Takahashi quotes a Microsoft engineer who raised the issue of hardware reliability in August of 2005, months before the system's November launch. At the time, 68 of every 100 Xbox 360s made by Microsoft's Chinese manufacturing partners were coming off the line nonfunctional. Worse still, when the first batch of the system's three-core CPUs rolled off the line, only 16 percent worked.

On top of that, Microsoft reportedly altered the design of the system repeatedly in the latter stages of development. The company added hard drives to most machines and made wireless controllers standard, further blocking cooling airflow inside the console. There were even issues with the QA machines that supposedly ensured the 360's system reliability. Takahashi reports that the machines would approve faulty units and were not properly debugged because Microsoft wanted to save $2 million on a $25 million contract with its third-party manufacturer.

"It turned out in the end that this was all going too far, too fast," an unnamed source told Takahashi. "They were adding too many features after things were locked down. That incremental feature adding just made it fragile."

The article goes on to say the post-launch shortage of Xbox 360 systems was due partly to Microsoft's inability to make enough functioning units to satisfy demand. In the spring of 2006, Microsoft had half a million returned or defective units sitting in warehouses, all while publicly stating that returns were within normal rates for consumer electronics.

Problems with quality control continued to plague the system, so much so that Microsoft actually ceased production of the Xbox 360 in 2007 between January and June to find and address the issue, according to the report. The production stoppage was also due to a surplus of systems at retailers from the prior holiday season, a fact which led to accusations of channel-stuffing on Microsoft's part.

As for what the ultimate culprit for the faulty console was, Takahashi reports it was a combination of factors.
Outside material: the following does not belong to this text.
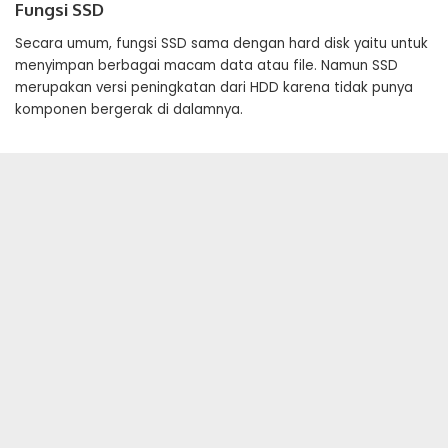
Fungsi SSD
Secara umum, fungsi SSD sama dengan hard disk yaitu untuk
menyimpan berbagai macam data atau file. Namun SSD
merupakan versi peningkatan dari HDD karena tidak punya
komponen bergerak di dalamnya.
The ATI graphics chip had overheating issues, solder joints were prone to failure, and assembly and memory issues were widespread.

"The video game industry has never seen a consumer problem as bad as the 'red rings of death' and the size of the $1.15 billion charge stands as one of the biggest liability glitches in consumer electronics history," Takahashi wrote. "How Microsoft handled the flaw may provide a lesson for all modern electronics companies; that is, if you are going to promote the hell out of something, it better work the way you say it does, and you better have a strong customer support and engineering debugging team to back it up."